=== Reading passage ===
==========
# Fibre Optic Internet in Gran Canaria



## Bob2 (Dec 24, 2012)

Hello.

Are there any towns/cities in Gran Canaria that offer fibre optic Internet? I am currently looking at moving to Vecindario.

Thanks,

Bob.


----------



## AlexBramwell (Sep 24, 2012)

Hello,

Movistar offers a 10Mb ADSL line for most urban areas in Gran Canaria, although the actual speed depends on how full the local exchange is (they say). I live in Las Palmas and the actual speed is closer to 2Mb. There are several other operators that offer fast internet connections but I'm not sure where these are available. Vecindario is the second largest town on the island so I think you have a very good chance of getting a decent connection. You can also use a mobile phone internet connection from Movistar, Orange or Vodafone as a backup.


----------



## Bob2 (Dec 24, 2012)

AlexBramwell said:


> Hello,
> 
> Movistar offers a 10Mb ADSL line for most urban areas in Gran Canaria, although the actual speed depends on how full the local exchange is (they say). I live in Las Palmas and the actual speed is closer to 2Mb. There are several other operators that offer fast internet connections but I'm not sure where these are available. Vecindario is the second largest town on the island so I think you have a very good chance of getting a decent connection. You can also use a mobile phone internet connection from Movistar, Orange or Vodafone as a backup.



Thanks for the info!


----------
==========
=== Provided records ===
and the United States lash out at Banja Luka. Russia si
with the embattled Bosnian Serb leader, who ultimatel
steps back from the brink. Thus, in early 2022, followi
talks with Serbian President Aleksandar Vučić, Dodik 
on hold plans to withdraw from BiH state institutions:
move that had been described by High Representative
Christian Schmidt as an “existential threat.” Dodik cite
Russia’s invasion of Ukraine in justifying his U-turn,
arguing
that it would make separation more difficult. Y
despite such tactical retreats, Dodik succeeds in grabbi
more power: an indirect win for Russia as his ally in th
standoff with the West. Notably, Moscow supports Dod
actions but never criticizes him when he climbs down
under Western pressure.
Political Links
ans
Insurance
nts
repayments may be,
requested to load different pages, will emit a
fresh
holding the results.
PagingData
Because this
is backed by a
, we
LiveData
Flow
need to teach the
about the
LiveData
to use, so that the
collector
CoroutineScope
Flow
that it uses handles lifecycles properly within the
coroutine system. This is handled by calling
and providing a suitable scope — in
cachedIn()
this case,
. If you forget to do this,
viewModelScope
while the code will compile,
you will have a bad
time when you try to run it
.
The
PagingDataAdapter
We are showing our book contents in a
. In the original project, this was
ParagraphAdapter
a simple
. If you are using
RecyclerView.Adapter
==========
In the Gran Canaria internet thread, which three operators are named as providers of a mobile phone internet connection for backup use? The rows come from a different source.

=== Solution for this exercise ===
Movistar, Orange and Vodafone.